Il video Present racconta di un’azione realizzata dall’artista insieme ad immigrati scappati da paesi in guerra o vittime di dittature. È un cammino verso la cima di una collina avvenuta sul Carso, presso una delle trincee della Prima Guerra Mondiale, in cui i segni a terra scavati paiono le cicatrici di un corpo martoriato, che simbolicamente rappresentano gli inutili e troppo rassicuranti confini tracciati dagli uomini. L’azione diventa così la storia di un incontro tra mondi e culture diverse, ma anche un auspicio alla solidarietà e alla comprension oltre i limiti tracciati dalla diffidenza.
Nazzarena Poli Maramotti
Non qui e Nebbia sono due delle opere realizzate da Nazzarena Poli Maramotti nel corso di una residenza per artisti a Dale i Sunnfjord in Norvegia nel 2019, e il luogo ha influenzato molto la sua pittura. Le giornate interminabili seguite da notti brevi e chiare dell’estate scandinava spingono – o quasi obbligano – a una visione costante di una natura maestosa e pervasiva, ossessivamente costellata di laghi, fiordi, stagni, cascate e pioggia. L’artista ha una lunga consuetudine con le luci del Nord, per via della sua permanenza di molti anni a Norimberga, ed è probabilmente tale familiarità ad aver liberato la sua pittura dalla necessità di una definizione precisa delle forme, dandole quella caratteristica fluida e quella natura atmosferica che riconosciamo in queste due opere, di dimensioni molto diverse, esposte a Casa Testori. In Non qui si assiste quasi ad una lotta, tra l’onnipresenza umida che pervade la tela e quello sfondamento dell’azzurro, che ricorda Tiepolo, che alla fine esce con grande intensità. È una lotta che in realtà per Poli Maramotti diventa pretesto per fare del campo pittorico il vero soggetto del suo quadro, dove poter esercitare tutte le potenzialità della pittura stessa, in un’articolazione di contrasti e di continue fratture stilistiche. In Nebbia la stesura più pacificata, quasi di una luce omogenea e ovattata, smargina nella parte superiore in una sottile fascia di pittura tormentata: come un piccolo dramma tutto interno all’evento pittorico, che affonda in questo modo ogni possibile lettura naturalistica dell’opera.
Michela Pomaro
L’opera Camille è un omaggio dell’artista alla prima moglie di Claude Monet, Camille Doncieux, morta giovane a trentadue anni nel 1879. Michela Pomaro immagina che nell’intimità di quella loro breve relazione Camille sia stata la prima testimone del polverizzarsi cosmico del colore che avrebbe contrassegnato la lunga, straordinaria vicenda di Monet.
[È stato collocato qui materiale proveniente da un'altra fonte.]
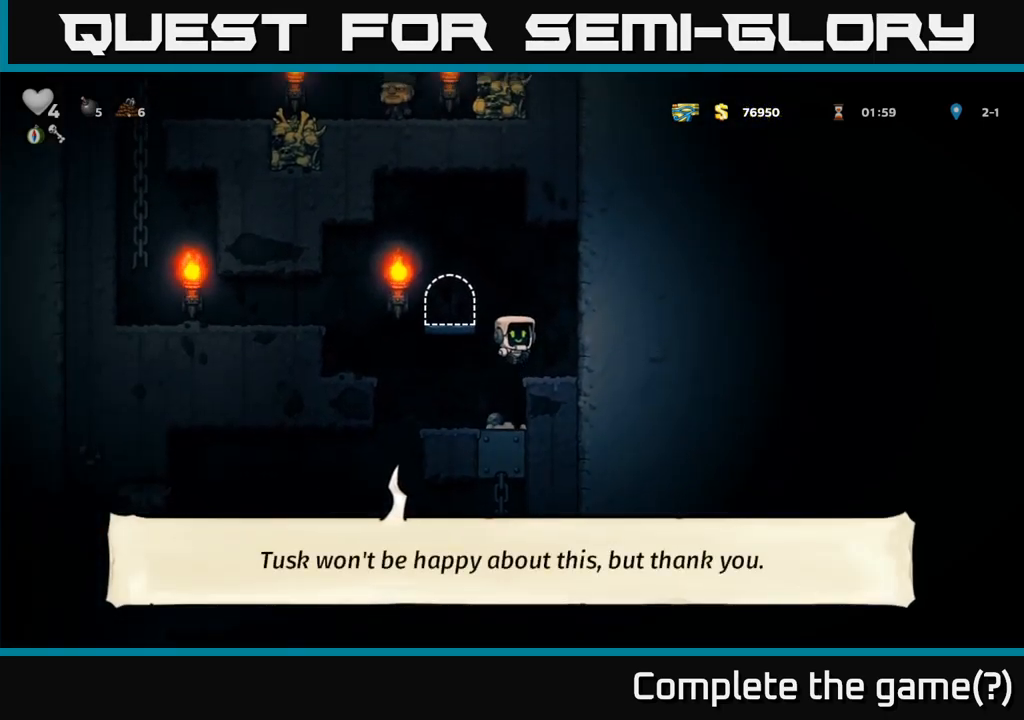
{"buttons": [], "events": [[284, "A", "down"], [434, "A", "up"]]}
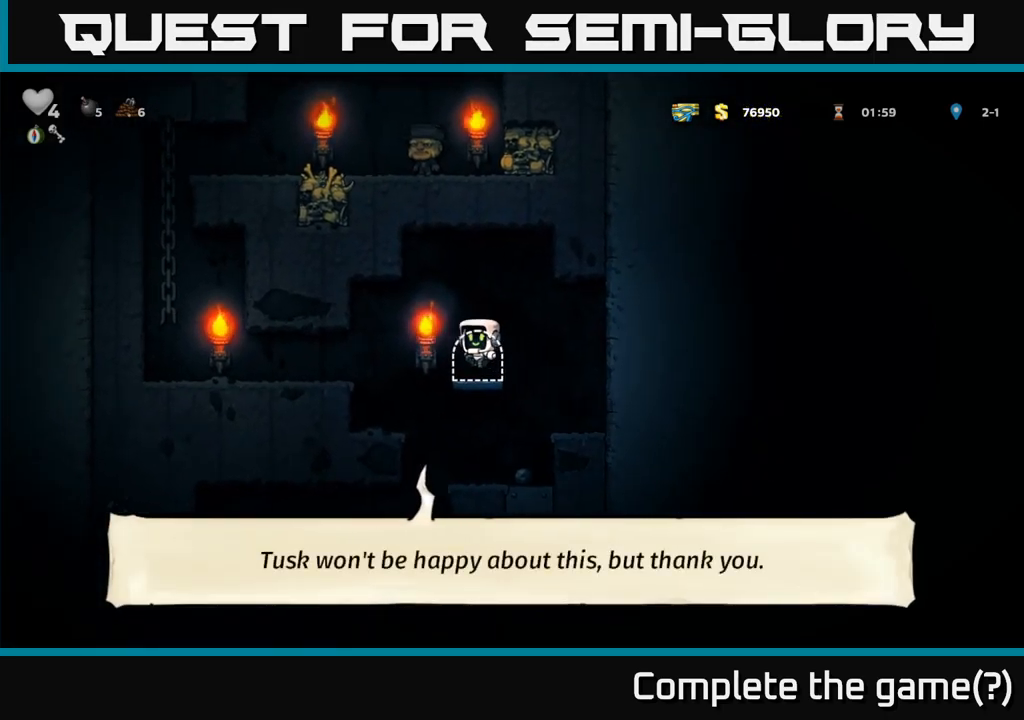
{"buttons": ["L2"], "events": [[150, "L2", "down"], [250, "L2", "up"], [317, "L2", "down"], [400, "L2", "up"], [467, "L2", "down"]]}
È a partire da questa suggestione che ha immaginato il lavoro realizzato appositamente per la mostra. Dentro sei parallelepipedi di plexiglass progettati con linee molto rigorose, quasi oggetti di design, sono state collocate delle luci a led, chiamate ciascuna a realizzare uno spartito visivo differente. Le scatole che compongono l’installazione sono state armonizzate tra di loro, così da dar luogo ad un concerto cromatico in continua mutazione. Il colore si genera da una fonte inattingibile e fluisce nello spazio ridisegnandolo. Come avvenuto in tante esperienze contemporanee Michela Pomaro sfonda i confini specifici della pittura, per proiettarsi in una dimensione che resta comunque saldamente pittorica. Nel lavoro dell’artista gioca anche un altro fattore, che consiste nella dialettica tra la certezza formale dei contenitori e invece il processo alchemico che accade all’interno, inconoscibile e misterioso. La solidità razionale delle scatole, che rimanda concettualmente alla squadratura della tela, rende più acuta, per contrasto la dimensione di transitorietà e mutevolezza del colore.
Laura Pugno
L’opera di Laura Pugno mira a sottrarsi o a capovolgere le aspettative dello spettatore, a metterlo in difficoltà o in una condizione di incertezza interpretativa rispetto all’opera. È ciò che accade anche in Mis-love, in cui l’artista ribalta l’idea della pianta domestica da appartamento, emblema della cura della casa. Le piante, infatti, rappresentano uno stereotipo positivo ricorrente nelle riviste di arredamento, nel cinema e nelle campagne pubblicitarie. Ma insieme le piante testimoniano l’amore verso il verde che recentemente sta guadagnando grande attenzione, forse anche per i drammatici problemi ambientali che caratterizzano il nostro tempo.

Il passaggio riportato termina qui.